Dia desses um amigo se surpreendeu com o fato de todas as minhas aulas estarem disponíveis no meu site, com transparências, bibliografia e tudo mais, para quem quisesse. Um professor também me perguntou se eu iria colocar o texto completo da minha tese na Internet (alertou-me de que alguém poderia copiá-lo). Resposta para as duas questões: tomara que me copiem mesmo! O mundo inteiro está na Internet, não há segredo que possa se gabar de estar em segurança. E isso não faz mesmo nenhum sentido. Para que esconder e guardar informações? Principalmente, se a gente considerar que o objetivo é divulgá-las e compartilhá-las com o máximo de pessoas possível.
Houve um tempo em que as pessoas acreditavam que seu talento e valor residiam no que só elas sabiam, naquilo que guardavam trancado a chave na gaveta do escritório. Tinham a ilusão de que a seção, o departamento, a empresa, o mundo, tudo pararia se ela se recusasse a abrir a gaveta. A garantia do seu emprego estava lá dentro, guardadinha.
Ainda bem que o mundo mudou (se bem que algumas poucas pessoas ainda não perceberam). Hoje as empresas não contratam mais quem não sabe trabalhar em equipe e tem o nefasto hábito de trancar gavetas. Na época pré-Internet, talvez até essa pudesse ser uma estratégia válida de sobrevivência, inclusive muito popular.
Hoje não há mais gavetas trancadas em nenhum lugar do mundo. Pelo menos não para sempre. E as pessoas têm que pensar em outra maneira de se fazerem importantes no seu ambiente de trabalho em particular e na vida de uma maneira geral. Segredos não estão mais seguros e podem ser devassados a qualquer momento. Então, o que fazer?
Primeiro: reconhecer que a gente não sabe quase nada do que há para saber. Mesmo que eu publique aqui tudo o que sei, ainda assim é muito pouco para me fazer de importante e garantir minha sobrevivência profissional em algum lugar. Tudo o que está aqui também está ao mesmo tempo em muitos outros lugares, talvez com uma roupinha diferente. Sabe por quê? Por que são só informações e a gente vive mergulhado nelas, praticamente afogados. Conhecimento não é mais diferencial de nada, está ao alcance de qualquer um que tenha oportunidade e persistência para achar o que quer.
Segundo: reconhecer que sozinho não se vai a lugar nenhum. Se o que a gente sabe é quase nada, então como fazer alguma coisa com isso?

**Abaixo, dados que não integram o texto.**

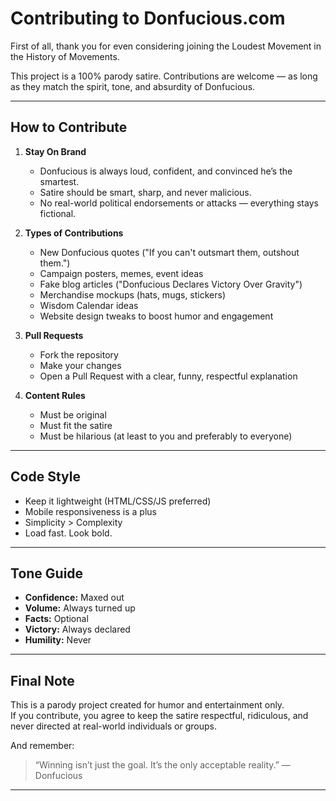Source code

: # Contributing to Donfucious.com

First of all, thank you for even considering joining the Loudest Movement in the History of Movements.

This project is a 100% parody satire. Contributions are welcome — as long as they match the spirit, tone, and absurdity of Donfucious.

---

## How to Contribute

1. **Stay On Brand**
   - Donfucious is always loud, confident, and convinced he’s the smartest.
   - Satire should be smart, sharp, and never malicious.
   - No real-world political endorsements or attacks — everything stays fictional.

2. **Types of Contributions**
   - New Donfucious quotes ("If you can't outsmart them, outshout them.")
   - Campaign posters, memes, event ideas
   - Fake blog articles ("Donfucious Declares Victory Over Gravity")
   - Merchandise mockups (hats, mugs, stickers)
   - Wisdom Calendar ideas
   - Website design tweaks to boost humor and engagement

3. **Pull Requests**
   - Fork the repository
   - Make your changes
   - Open a Pull Request with a clear, funny, respectful explanation

4. **Content Rules**
   - Must be original
   - Must fit the satire
   - Must be hilarious (at least to you and preferably to everyone)

---

## Code Style

- Keep it lightweight (HTML/CSS/JS preferred)
- Mobile responsiveness is a plus
- Simplicity > Complexity
- Load fast. Look bold.

---

## Tone Guide
- **Confidence:** Maxed out
- **Volume:** Always turned up
- **Facts:** Optional
- **Victory:** Always declared
- **Humility:** Never

---

## Final Note
This is a parody project created for humor and entertainment only.  
If you contribute, you agree to keep the satire respectful, ridiculous, and never directed at real-world individuals or groups.

And remember:

> “Winning isn’t just the goal. It’s the only acceptable reality.” — Donfucious

---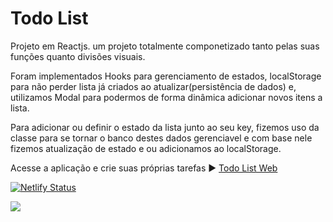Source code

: <!-- @format -->

# Todo List

Projeto em Reactjs. um projeto totalmente componetizado tanto pelas suas funções quanto divisões visuais.

Foram implementados Hooks para gerenciamento de estados, localStorage para não perder lista já criados ao atualizar(persistência de dados) e, utilizamos Modal para podermos de forma dinâmica adicionar novos itens a lista.

Para adicionar ou definir o estado da lista junto ao seu key, fizemos uso da classe para se tornar o banco destes dados gerenciavel e com base nele fizemos atualização de estado e ou adicionamos ao localStorage.


<p>Acesse a aplicação e crie suas próprias tarefas ▶️ <a href="https://myfirst-todolist.netlify.app/">Todo List Web</p>

[![Netlify Status](https://api.netlify.com/api/v1/badges/6800f0b8-5550-4edc-93f4-8d0ebf14cbe7/deploy-status)](https://app.netlify.com/sites/myfirst-todolist/deploys)
  
  <img src="https://i.imgur.com/sN3IqAw.gif">
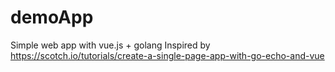 # demoApp
Simple web app with vue.js + golang
Inspired by https://scotch.io/tutorials/create-a-single-page-app-with-go-echo-and-vue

Ora, o óbvio. Juntar com o pouquinho que mais alguém sabe e voilá: pode ser que se crie algo realmente útil e até importante. Já que é impossível para um só dar conta de saber tudo o que é preciso para andar pra frente, só nos resta montar o quebra-cabeças. Assim, quanto mais gente inteligente e disposta a compartilhar informações a gente conhece, maior é a probabilidade de realizar um trabalho legal que faça diferença.
Terceiro: o importante não é tanto o saber fazer, mas saber o que fazer. Ou seja, não adianta falar línguas, ter diplomas, teses, cursos e outros enfeites curriculares, se você não souber o que quer fazer com tudo isso. Vejo gente que estudou um montão reclamando que não há emprego, que ganha mal, e que fulano de tal que tem apenas o segundo grau incompleto está ganhando rios de dinheiro. Ora, a inteligência e a competência independem de quanto cada um estudou. Tem mais a ver com a sua visão do mundo, com a capacidade de criar novas soluções para velhos problemas, identificar oportunidades, gostar de desafios, ir à luta. Se a pessoa não sabe o que quer fazer com tudo o que aprendeu, isso acaba virando um fardo, um peso para carregar. Assim, quanto mais se estuda e aprende, mais elementos se tem para criar e mudar, o que, sem dúvida, é uma vantagem — mas vale lembrar que pode ser mais útil um simples canivete para quem sabe usá-lo do que mísseis supersônicos para quem não tem idéia do seu alvo.